Even if Just a Bit
Sandy, the reaction to Sandy, the Petraeus affair, the reaction to the Petraeus affair, the Middle East, the lack of action or reaction to Israeli misconduct, the Yankees, the Jets, the trivial and the sublime: which is which?
During times when my principal professional duties involved counseling clients on strategic issues I would often find myself frustrated by their proclivity to ignore advice and warnings and then demand solutions to remedy the consequences I’d described as inevitable, unavoidable and irremediable. That seems a part of human nature and especially of the public’s political psyche.
We face many critical problems and ignoring them has serious, inevitable, unavoidable and irremediable consequences yet ignore them we do and then blame others when prophecies prove accurate.

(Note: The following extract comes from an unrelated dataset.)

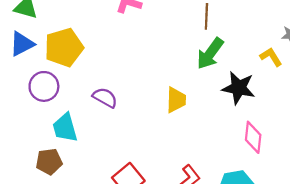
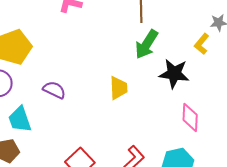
yellow L-shape: (271, 57) -> (202, 44), turned -105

That is, of course, happening with climate change, and with foreign intervention, with the purported war on terror and with the fruitless war on drugs and with a myriad other things. To some extent it’s always happened and will continue to happen, but the consequences are becoming more and more serious. I used to teach decision making based on an option pyramid were time and inaction keep winnowing the choices. We are dangerously near the tip of that pyramid in way too many areas.
Our responses when we ignore dire warnings are like those of spoiled children: we demand actions and solutions after adequate actions and solutions are no longer available and if we don’t get them, we demand new leadership, even if the only viable alternative is the group that created or aggravated or made the problem irresolvable in the first place. Maybe lemmings perceive the proximate future and their waves of mass suicide are just precursors to the only solutions we’ll soon have left.
I hope not. I’m an optimist with great faith in our future and I tell myself that, like children in transition, we’re just going through a bad faze. But it is a very bad faze and not all children survive theirs. Sometimes I question whether the problem is not inherent in democracy, but then, as in the recent elections, democracy comes through, even if just a bit.